Spark
Apache Spark cluster lab.
Setup
vagrant up
WebUIs
Node | URL |
---|---|
master | http://192.168.33.10:8080 |
slave1 | http://192.168.33.20:8081 |
slave2 | http://192.168.33.30:8081 |
Submitting the sample application
The sample application counts how many times each word appears in a lorem ipsum text.
In order to submit it, execute:
ansible-playbook submit-spark-application.yml
The output then can be viewed under the output folder.
Manually from the master
The application can also be submitted manually from the master host of the cluster.
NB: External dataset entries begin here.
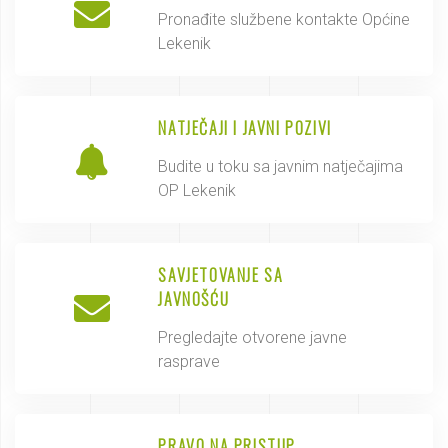
Pronađite službene kontakte Općine
Lekenik
NATJEČAJI I JAVNI POZIVI
Budite u toku sa javnim natječajima
OP Lekenik
SAVJETOVANJE SA
JAVNOŠĆU
Pregledajte otvorene javne
rasprave
PRAVO NA PRISTUP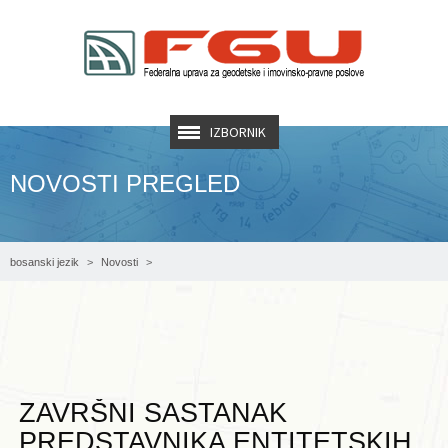
IZBORNIK
NOVOSTI PREGLED
bosanski jezik
Novosti
ZAVRŠNI SASTANAK PREDSTAVNIKA ENTITETSKIH UPRAVA ZA GEODETSKE I
IMOVINSKOPRAVNE POSLOVE S PREDSTAVNICIMA SVJETSKE BANKE
ZAVRŠNI SASTANAK
PREDSTAVNIKA ENTITETSKIH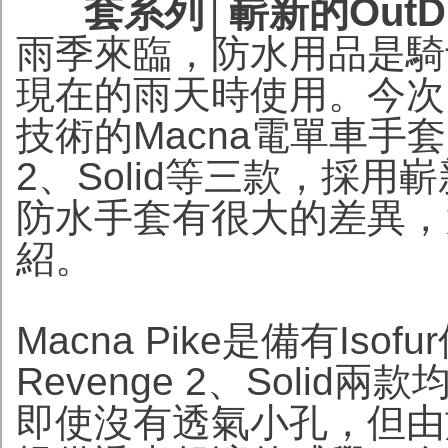
套系列│嶄新的Out
雨季來臨，防水用品是騎
現在的雨天時使用。今次，
技術的Macna電單車手套，
2、Solid等三款，採用
防水手套有很大的差異，
紹。
Macna Pike是備有Is
Revenge 2、Soli
即使沒有透氣小孔，但由於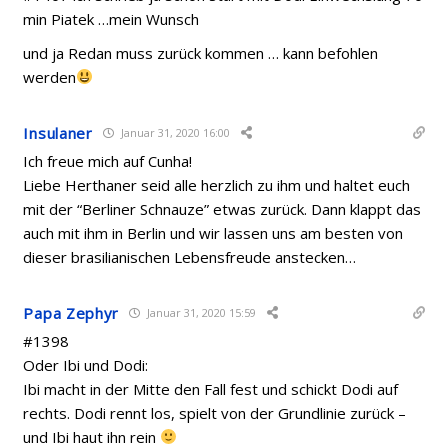
min Piatek …mein Wunsch
und ja Redan muss zurück kommen … kann befohlen
werden
Insulaner
Januar 31, 2020 16:00
Ich freue mich auf Cunha!
Liebe Herthaner seid alle herzlich zu ihm und haltet euch
mit der “Berliner Schnauze” etwas zurück. Dann klappt das
auch mit ihm in Berlin und wir lassen uns am besten von
dieser brasilianischen Lebensfreude anstecken…
Papa Zephyr
Januar 31, 2020 15:59
#1398
Oder Ibi und Dodi:
Ibi macht in der Mitte den Fall fest und schickt Dodi auf
rechts. Dodi rennt los, spielt von der Grundlinie zurück –
und Ibi haut ihn rein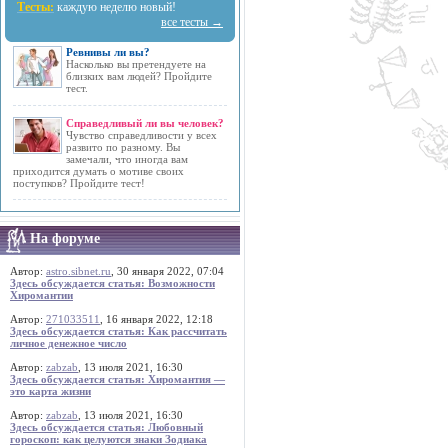
Тесты:
каждую неделю новый!
все тесты →
Ревнивы ли вы?
Насколько вы претендуете на
близких вам людей? Пройдите
тест.
Справедливый ли вы человек?
Чувство справедливости у всех
развито по разному. Вы
замечали, что иногда вам
приходится думать о мотиве своих
поступков? Пройдите тест!
На форуме
Автор:
astro.sibnet.ru
, 30 января 2022, 07:04
Здесь обсуждается статья: Возможности
Хиромантии
Автор:
271033511
, 16 января 2022, 12:18
Здесь обсуждается статья: Как рассчитать
личное денежное число
Автор:
zabzab
, 13 июля 2021, 16:30
Здесь обсуждается статья: Хиромантия —
это карта жизни
Автор:
zabzab
, 13 июля 2021, 16:30
Здесь обсуждается статья: Любовный
гороскоп: как целуются знаки Зодиака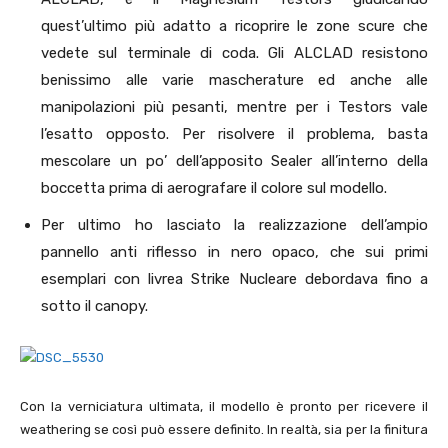
quest’ultimo più adatto a ricoprire le zone scure che
vedete sul terminale di coda. Gli ALCLAD resistono
benissimo alle varie mascherature ed anche alle
manipolazioni più pesanti, mentre per i Testors vale
l’esatto opposto. Per risolvere il problema, basta
mescolare un po’ dell’apposito Sealer all’interno della
boccetta prima di aerografare il colore sul modello.
Per ultimo ho lasciato la realizzazione dell’ampio
pannello anti riflesso in nero opaco, che sui primi
esemplari con livrea Strike Nucleare debordava fino a
sotto il canopy.
Con la verniciatura ultimata, il modello è pronto per ricevere il
weathering se così può essere definito. In realtà, sia per la finitura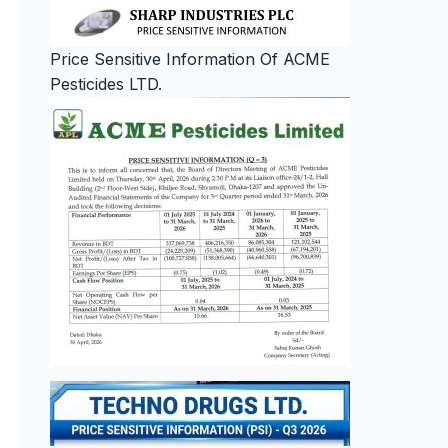
Price Sensitive Information Of ACME
Pesticides LTD.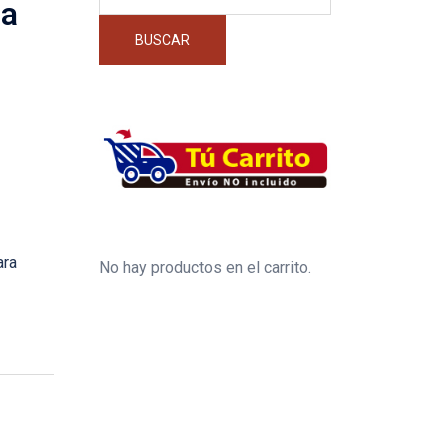
por:
la
BUSCAR
ara
No hay productos en el carrito.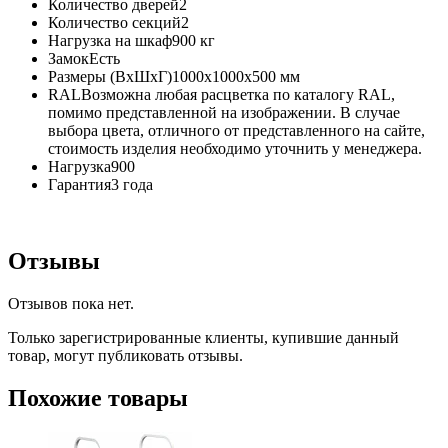
Количество дверей2
Количество секций2
Нагрузка на шкаф900 кг
ЗамокЕсть
Размеры (ВхШхГ)1000x1000x500 мм
RALВозможна любая расцветка по каталогу RAL,
помимо представленной на изображении. В случае
выбора цвета, отличного от представленного на сайте,
стоимость изделия необходимо уточнить у менеджера.
Нагрузка900
Гарантия3 года
Отзывы
Отзывов пока нет.
Только зарегистрированные клиенты, купившие данный
товар, могут публиковать отзывы.
Похожие товары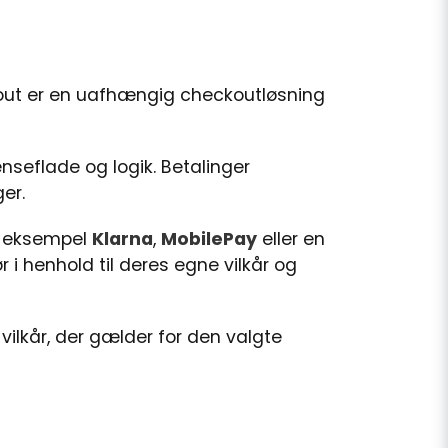
kout er en uafhængig checkoutløsning
nseflade og logik. Betalinger
er.
or eksempel
Klarna
,
MobilePay
eller en
 henhold til deres egne vilkår og
ilkår, der gælder for den valgte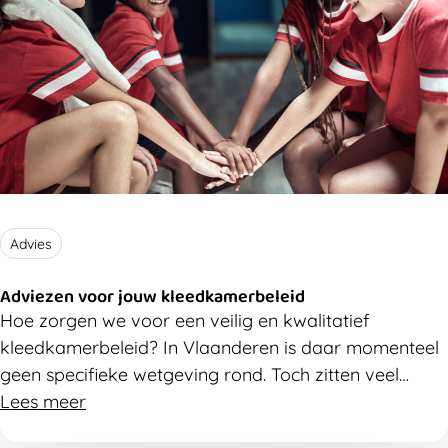
Advies
Adviezen voor jouw kleedkamerbeleid
Hoe zorgen we voor een veilig en kwalitatief
kleedkamerbeleid? In Vlaanderen is daar momenteel
geen specifieke wetgeving rond. Toch zitten veel
sportclubs, verenigingen, zwembaden en scholen met
Lees meer
precies die vraag. Hieronder beantwoorden we een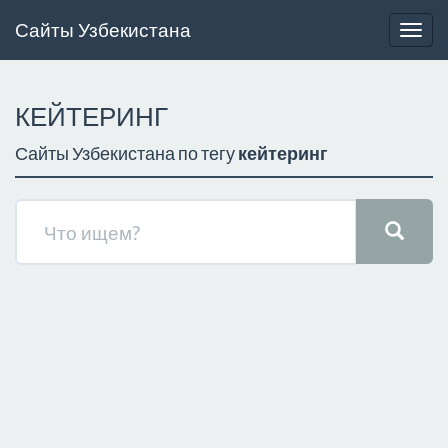
Сайты Узбекистана
Togg
navig
КЕЙТЕРИНГ
Сайты Узбекистана по тегу
кейтеринг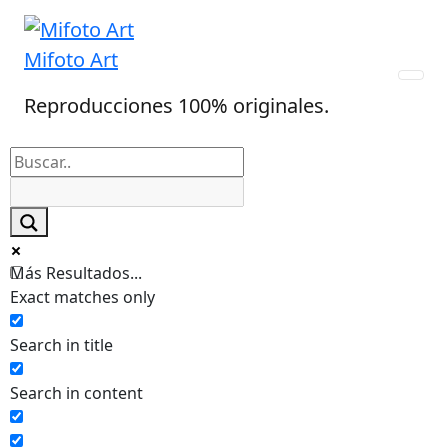
Skip
to
Mifoto Art
content
Reproducciones 100% originales.
Más Resultados...
Exact matches only
Search in title
Search in content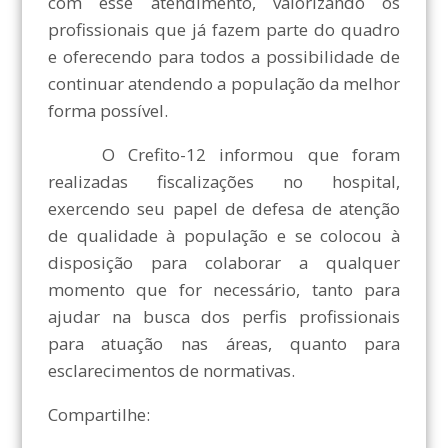
com esse atendimento, valorizando os
profissionais que já fazem parte do quadro
e oferecendo para todos a possibilidade de
continuar atendendo a população da melhor
forma possível.
O Crefito-12 informou que foram
realizadas fiscalizações no hospital,
exercendo seu papel de defesa de atenção
de qualidade à população e se colocou à
disposição para colaborar a qualquer
momento que for necessário, tanto para
ajudar na busca dos perfis profissionais
para atuação nas áreas, quanto para
esclarecimentos de normativas.
Compartilhe: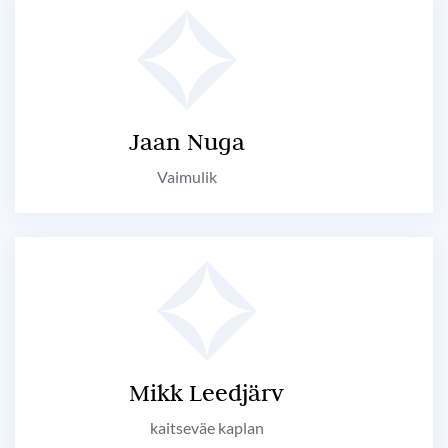
Jaan Nuga
Vaimulik
Mikk Leedjärv
kaitseväe kaplan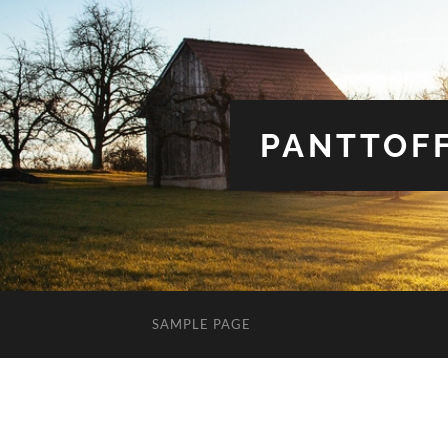
PANTTOFF
SAMPLE PAGE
First, SSH into the master: vagrant ssh master
.
Once inside the master, become root: sudo su -
.
After that, build the application: mvn install -f /vagrant
.
Finally, submit the application:
/opt/spark/bin/spark-submit --master spark://192.168.33.10:7077 \
--conf spark.driver.host=192.168.33.10 \
--class uk.co.savvydatainsights.WordCount \
/vagrant/target/spark-examples-1.0-SNAPSHOT.jar \
/vagrant/input/lorem-ipsum.txt
Submitting your own Java application
You can also submit to the Spark cluster your own Java application, by setting the parameters repo and class, like in the example:
ansible-playbook submit-spark-application.yml \
-e "repo=https://github.com/project/repo.git" \
-e "class=com.domain.spark.JavaApplication"
You will be prompted to inform your repository credentials. Then, the application will be cloned, built and submitted to the Spark master instance.
Requirements:
- The project must be a Maven project;
- It is expected one input file under the src/main/resources folder.